エリノア・カーライルの婚約者は、原作の場合、ロディー・ウェルマンになっているが、英国 TV ドラマ版の場合、ロディー・ウィンターに変更されている。

また、英国 TV ドラマ版の場合、原作に比べると、ウェルマン家の召使頭であるエマ・ビショップの出番は、非常に少ない。


(20)

<原作>

海外(フランス等)へ出ていたロディー・ウェルマンは、自分のアリバイとして、当初、「8月1日に英国へ戻って来た。」と嘘をついていたが、パスポートの記録を調べたエルキュール・ポワロに対して、「ロンドンに居るメアリー・ジェラード(Mary Gerrard - ウェルマン家の門番の娘)に会うために、早めに戻って来た。」ことを白状する。

<英国 TV ドラマ版>

ロディー・ウィンターは、エルキュール・ポワロ に対して、最初から、「メアリー・ジェラードにプロポーズするために、早めに英国へ戻って来た。」と告げている。


(21)

<原作>

エリノア・カーライルに対して、メアリー・ジェラード毒殺事件にかかる判決が下される前に、真犯人が明らかにされ、無罪となる。

<英国 TV ドラマ版>

真犯人が明らかにされる前に、エリノア・カーライルに対して、メアリー・ジェラード毒殺事件にかかる有罪判決が下されて、絞首刑が宣告される。


(22)

<原作>

エルキュール・ポワロが勾留中のエリノア・カーライルと面会するのは、1回のみ。

<英国 TV ドラマ版>

エルキュール・ポワロが勾留中のエリノア・カーライルと面会するのは、有罪判決前と有罪判決後の2回。


(23)

<原作>

法廷において、メアリー・ジェラードを毒殺した真犯人が明らかにされ、事件は解決する。

<英国 TV ドラマ版>

エルキュール・ポワロ は、ハンターベリー邸(Hunterbury)に、事件の関係者であるピーター・ロード医師、ロディー・ウィンター、アイリーン・オブライエン、そして、ジェシー・ホプキンズを呼んで、メアリー・ジェラードを毒殺した真犯人が明らかにする。


(24)

<原作>

メアリー・ジェラードを毒殺した真犯人は、法廷から逃げた後、行方不明となり、その後、警察に逮捕されたのかどうかについては、言及されていない。

<英国 TV ドラマ版>

メアリー・ジェラードを毒殺した真犯人は、エルキュール・ポワロを毒殺しようとしたが、ポワロに見抜かれてしまい、彼の殺害計画は不成功に終わる。そこへ踏み込んだ来たマーズデン警部を初めとする警察に逮捕される。

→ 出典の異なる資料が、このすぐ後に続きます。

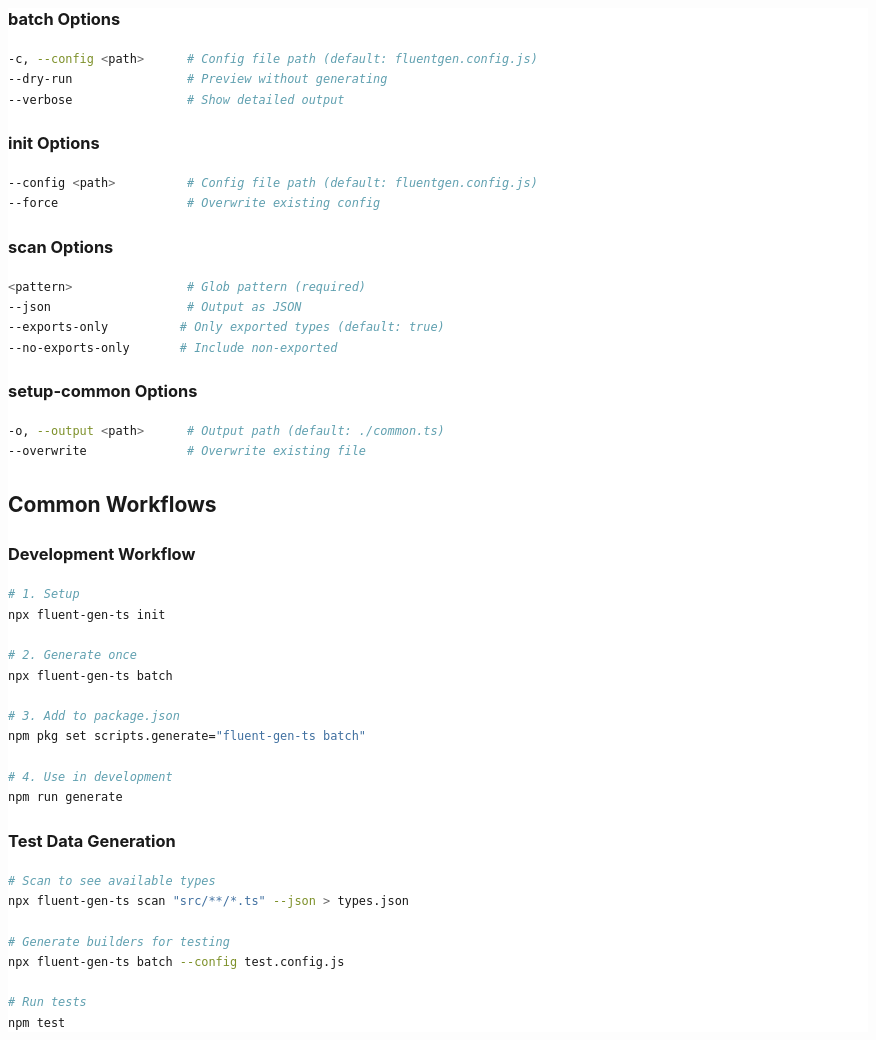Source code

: ### batch Options

```bash
-c, --config <path>      # Config file path (default: fluentgen.config.js)
--dry-run                # Preview without generating
--verbose                # Show detailed output
```

### init Options

```bash
--config <path>          # Config file path (default: fluentgen.config.js)
--force                  # Overwrite existing config
```

### scan Options

```bash
<pattern>                # Glob pattern (required)
--json                   # Output as JSON
--exports-only          # Only exported types (default: true)
--no-exports-only       # Include non-exported
```

### setup-common Options

```bash
-o, --output <path>      # Output path (default: ./common.ts)
--overwrite              # Overwrite existing file
```

## Common Workflows

### Development Workflow

```bash
# 1. Setup
npx fluent-gen-ts init

# 2. Generate once
npx fluent-gen-ts batch

# 3. Add to package.json
npm pkg set scripts.generate="fluent-gen-ts batch"

# 4. Use in development
npm run generate
```

### Test Data Generation

```bash
# Scan to see available types
npx fluent-gen-ts scan "src/**/*.ts" --json > types.json

# Generate builders for testing
npx fluent-gen-ts batch --config test.config.js

# Run tests
npm test
```
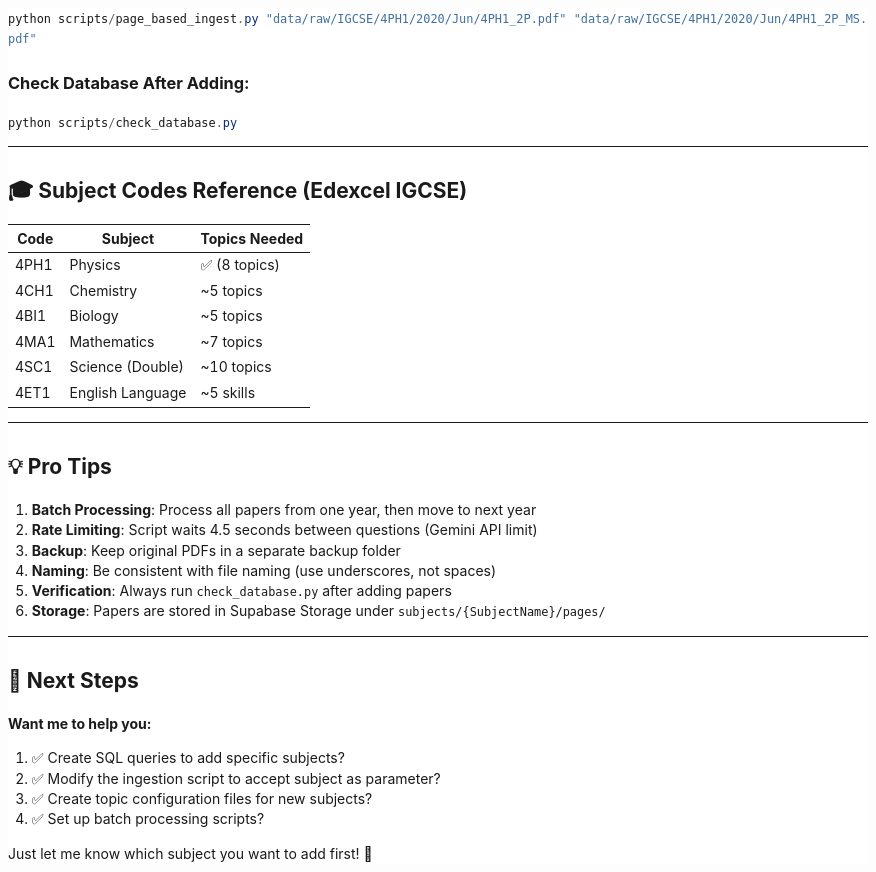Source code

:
```powershell
python scripts/page_based_ingest.py "data/raw/IGCSE/4PH1/2020/Jun/4PH1_2P.pdf" "data/raw/IGCSE/4PH1/2020/Jun/4PH1_2P_MS.pdf"
```

### Check Database After Adding:

```powershell
python scripts/check_database.py
```

---

## 🎓 Subject Codes Reference (Edexcel IGCSE)

| Code  | Subject          | Topics Needed |
|-------|------------------|---------------|
| 4PH1  | Physics          | ✅ (8 topics) |
| 4CH1  | Chemistry        | ~5 topics     |
| 4BI1  | Biology          | ~5 topics     |
| 4MA1  | Mathematics      | ~7 topics     |
| 4SC1  | Science (Double) | ~10 topics    |
| 4ET1  | English Language | ~5 skills     |

---

## 💡 Pro Tips

1. **Batch Processing**: Process all papers from one year, then move to next year
2. **Rate Limiting**: Script waits 4.5 seconds between questions (Gemini API limit)
3. **Backup**: Keep original PDFs in a separate backup folder
4. **Naming**: Be consistent with file naming (use underscores, not spaces)
5. **Verification**: Always run `check_database.py` after adding papers
6. **Storage**: Papers are stored in Supabase Storage under `subjects/{SubjectName}/pages/`

---

## 🎯 Next Steps

**Want me to help you:**
1. ✅ Create SQL queries to add specific subjects?
2. ✅ Modify the ingestion script to accept subject as parameter?
3. ✅ Create topic configuration files for new subjects?
4. ✅ Set up batch processing scripts?

Just let me know which subject you want to add first! 🚀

そして、絞首刑が執行される直前に、エリノア・カーライルの無罪放免を勝ち得たエルキュール・ポワロ は、彼女に対して、「Wanting a death is not a crime.」と告げた後、刑務所の前で待っていたピーター・ロード医師に彼女を託して、物語は終わりを迎える。


          

2025年2月19日水曜日

アガサ・クリスティー作「杉の柩」<英国 TV ドラマ版>(Sad Cypress by Agatha Christie )- その3

英国の Harper Collins Publishers 社から出版されている
アガサ・クリスティー作エルキュール・ポワロシリーズ
「杉の柩」のペーパーバック版表紙


英国の TV 会社 ITV 社による制作の下、「Agatha Christie’s Poirot」の第51話(第9シリーズ)として、2003年12月26日に放映されたアガサ・メアリー・クラリッサ・クリスティー(Agatha Mary Clarissa Christie:1890年ー1976年)作杉の柩(Sad Cypress)」(1940年)の TV ドラマ版の場合、原作対比、以下のような差異が見受けられる。


(11)

<原作>

メアリー・ジェラード(Mary Gerrard - ウェルマン家の門番の娘)毒殺事件が発生する前日、エリノア・カーライル(Elinor Carlisle - ローラ・ウェルマン(Mrs. Laura Welman - 富豪の未亡人)の姪)は、一旦戻ったロンドンから現地へ戻り、駅前のキングスアームズホテル(King’s Arms Hotel)に宿泊。翌朝、ホテルを出た彼女は、途中のパン屋、乳製品店と乾物屋で買い物をした後、ハンターベリー邸(Hunterbury)へと向かう。

<英国 TV ドラマ版>

叔母のローラ・ウェルマンが亡くなった後、エリノア・カーライルは、そのままハンターベリー邸に滞在して、叔母の遺品の整理をしている。


(12)

<原作>

エリノア・カーライルは、前日宿泊したキングスアームズホテルからハンターベリー邸へ向かう途中、

*パン屋:パン

*乳製品店:バター / ミルク

*乾物店:サンドウィッチ用のペースト(サケとアンチョビ / サケとエビ)

を購入している。

<英国 TV ドラマ版>

叔母のローラ・ウェルマンの死後、そのまま滞在しているハンターベリー邸を出たエリノア・カーライルは、乾物店において、サンドウィッチ用のペーストを3種類(サケ / カニ / エビ)を購入している。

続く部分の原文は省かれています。